LA REPUBBLICA (E. SISTI) - Magica Champions, maledetta Champions. Ha un tale fascino, ed è così abile nel manipolare l’animo dei suoi protagonisti, specialmente quelli futuri, che magari non la giocano da anni, non l’hanno mai giocata, oppure l’hanno vinta e allora sanno bene di cosa si tratti, da costringere uno o più giocatori a involontarie pigrizie. Alla vigilia Garcia aveva predicato di pensare all’Empoli e non al Cska: ieri una specie di coscienza tardiva portava i suoi a risparmiarsi. Non lo facevano apposta. Però era evidente. Solo quando il pallone transitava in un raggio di tre metri, alcuni di loro cominciavano a interessarsi all’azione.
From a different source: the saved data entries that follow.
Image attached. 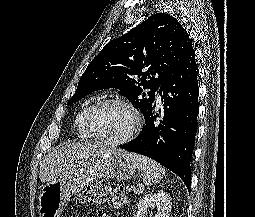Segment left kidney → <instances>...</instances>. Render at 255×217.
Instances as JSON below:
<instances>
[{
	"label": "left kidney",
	"instance_id": "obj_1",
	"mask_svg": "<svg viewBox=\"0 0 255 217\" xmlns=\"http://www.w3.org/2000/svg\"><path fill=\"white\" fill-rule=\"evenodd\" d=\"M149 208H156L154 217H169L171 199L164 191L146 194L138 203V211L134 217H146Z\"/></svg>",
	"mask_w": 255,
	"mask_h": 217
}]
</instances>
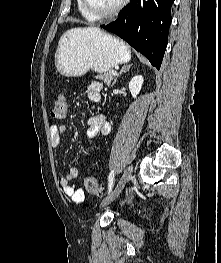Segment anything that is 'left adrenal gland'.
<instances>
[{
	"label": "left adrenal gland",
	"instance_id": "a2214340",
	"mask_svg": "<svg viewBox=\"0 0 221 263\" xmlns=\"http://www.w3.org/2000/svg\"><path fill=\"white\" fill-rule=\"evenodd\" d=\"M131 66H132V64H131V65H128V66H124V67L121 69V71L119 72V74H118L117 77L115 78V80H114L112 86L115 85V83H116L118 77H120V75H121L122 73L129 71V69H130Z\"/></svg>",
	"mask_w": 221,
	"mask_h": 263
}]
</instances>
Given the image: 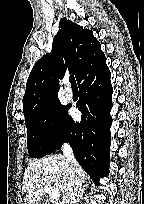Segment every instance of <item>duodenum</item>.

Contraddicendo se stesso («non ci sarà una Roma-1 e una Roma- 2») Garcia ha lasciato in panchina i tre attaccanti titolari (Totti, Gervinho e Iturbe) senza passaggi intermedi. Evidentemente anche lui ha pensato alla Champions. Artefice di una prestazione macchinosa, la Roma ha impiegato un infinito numero di minuti (brutti) per impossessarsi dell’Empoli. La svolta della partita è scaturita da un gesto isolato agevelato dalla buona sorte: una sassata di Nainggolan da trenta metri sbatte sul palo, colpisce spalla e schiena del portiere Sepe e finisce dall’altra parte della porta, stavolta dentro. Siamo alla fine del primo tempo (46’). Il suo resoconto è piuttosto desolante: due tiri in porta di Tavano, un mezzo rigore su Pjanic, un palo rocambolesco di Maicon, Empoli coraggioso e senza nulla da perdere, Roma con tutto da perdere e senza sbocchi, schiacciata dalla sua stessa lentezza. Più che giocare si sposta avanti e indietro. Se è riuscita ad andare in vantaggio, e poi a proteggerlo, lo deve al dinamismo anarchico di Nainggolan, l’unico a ricordarsi che nel calcio esiste anche la parola “rubare” (il tempo, la palla), al costante sostegno di Maicon, alla graniticità di Manolas, alla corsa di Florenzi e alla pazienza di De Rossi.
Forse l’Empoli non era uno stimolo sufficiente. Per venti minuti, sistemato fra le linee, il piccolo Verdi ha creato disturbo con tagli che nessuno seguiva. Dopodiché tutti i progetti empolesi si sono (letteralmente) schiantati contro Manolas, che non è squalificato per il Cska come sembrava. Il greco si sta rivelando un freddo, lucido, pratico centrale, già in grado di dare i tempi al reparto in assenza di Castan (uscito per problemi al bicipite femorale destro). Il suo opposto, in termini di consistenza, sono stati un Destro in versione ectoplasmatica e un Ljajic volenteroso sì ma lento col pallone fra i piedi e con strane idee per la testa (tenta fughe impossibili e dribbling disumani). Nella ripresa la Roma migliora il possesso palla, specie con Keita. Rimane la tassa di certi errori in disimpegno (se li commetti in Champions a fine ottobre vai a casa). Maicon sta per raddoppiare dopo uno scambio con Florenzi al 12’. Un contrasto Manolas/Mchelidze in area fa infuriare Sarri che viene espulso (26’). De Sanctis s’impegna su Mchelidze al 32’. Ancora Manolas salva su Tavano a tempo scaduto. «Importanti i tre punti», dice Garcia, «ma tante cose da rivedere». Sì, attentamente.